YOUR INSTRUCTIONS:
Copy, word for word, the lines of the entries below between the one with "Update a taxonomy" and the one with "Delete the taxonomy", inclusive, and leave out everything else.

RECORDS TO USE:
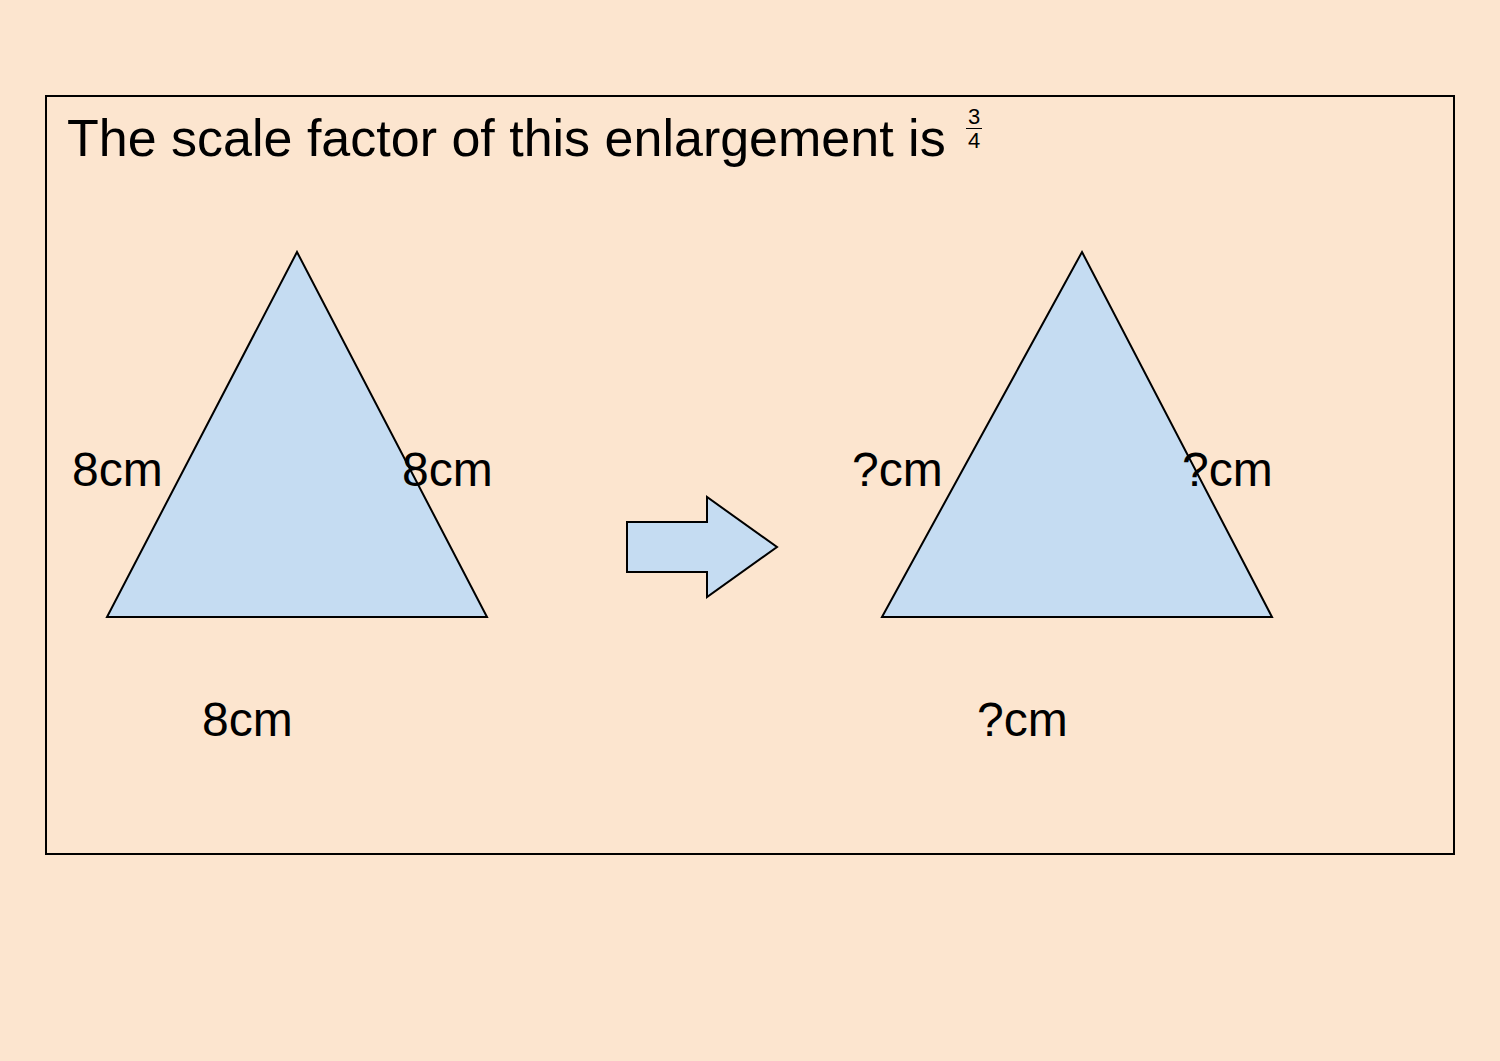The scale factor of this enlargement is 34
8cm 8cm 8cm ?cm ?cm ?cm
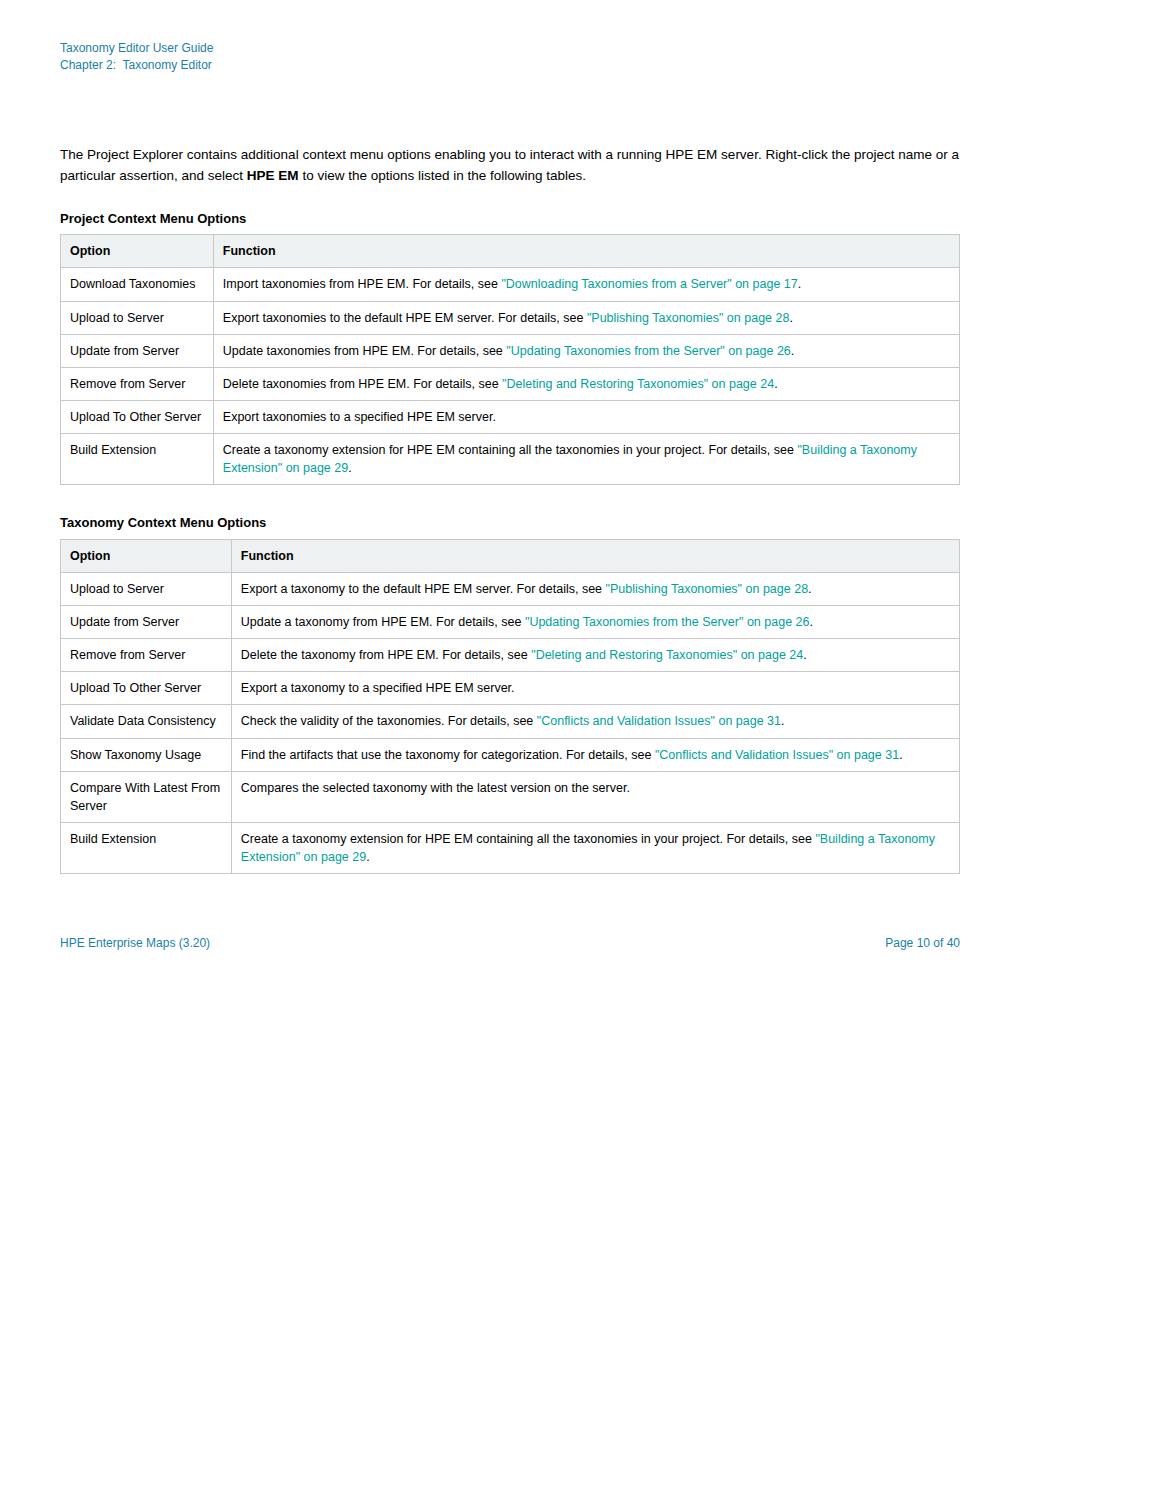Taxonomy Editor User Guide
Chapter 2: Taxonomy Editor
The Project Explorer contains additional context menu options enabling you to interact with a running HPE EM server. Right-click the project name or a particular assertion, and select HPE EM to view the options listed in the following tables.
Project Context Menu Options
| Option | Function |
| --- | --- |
| Download Taxonomies | Import taxonomies from HPE EM. For details, see "Downloading Taxonomies from a Server" on page 17 . |
| Upload to Server | Export taxonomies to the default HPE EM server. For details, see "Publishing Taxonomies" on page 28 . |
| Update from Server | Update taxonomies from HPE EM. For details, see "Updating Taxonomies from the Server" on page 26 . |
| Remove from Server | Delete taxonomies from HPE EM. For details, see "Deleting and Restoring Taxonomies" on page 24 . |
| Upload To Other Server | Export taxonomies to a specified HPE EM server. |
| Build Extension | Create a taxonomy extension for HPE EM containing all the taxonomies in your project. For details, see "Building a Taxonomy Extension" on page 29 . |
Taxonomy Context Menu Options
| Option | Function |
| --- | --- |
| Upload to Server | Export a taxonomy to the default HPE EM server. For details, see "Publishing Taxonomies" on page 28 . |
| Update from Server | Update a taxonomy from HPE EM. For details, see "Updating Taxonomies from the Server" on page 26 . |
| Remove from Server | Delete the taxonomy from HPE EM. For details, see "Deleting and Restoring Taxonomies" on page 24 . |
| Upload To Other Server | Export a taxonomy to a specified HPE EM server. |
| Validate Data Consistency | Check the validity of the taxonomies. For details, see "Conflicts and Validation Issues" on page 31 . |
| Show Taxonomy Usage | Find the artifacts that use the taxonomy for categorization. For details, see "Conflicts and Validation Issues" on page 31 . |
| Compare With Latest From Server | Compares the selected taxonomy with the latest version on the server. |
| Build Extension | Create a taxonomy extension for HPE EM containing all the taxonomies in your project. For details, see "Building a Taxonomy Extension" on page 29 . |
HPE Enterprise Maps (3.20) Page 10 of 40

REPLY TO THE TASK:
| Update from Server | Update a taxonomy from HPE EM. For details, see "Updating Taxonomies from the Server" on page 26 . |
| Remove from Server | Delete the taxonomy from HPE EM. For details, see "Deleting and Restoring Taxonomies" on page 24 . |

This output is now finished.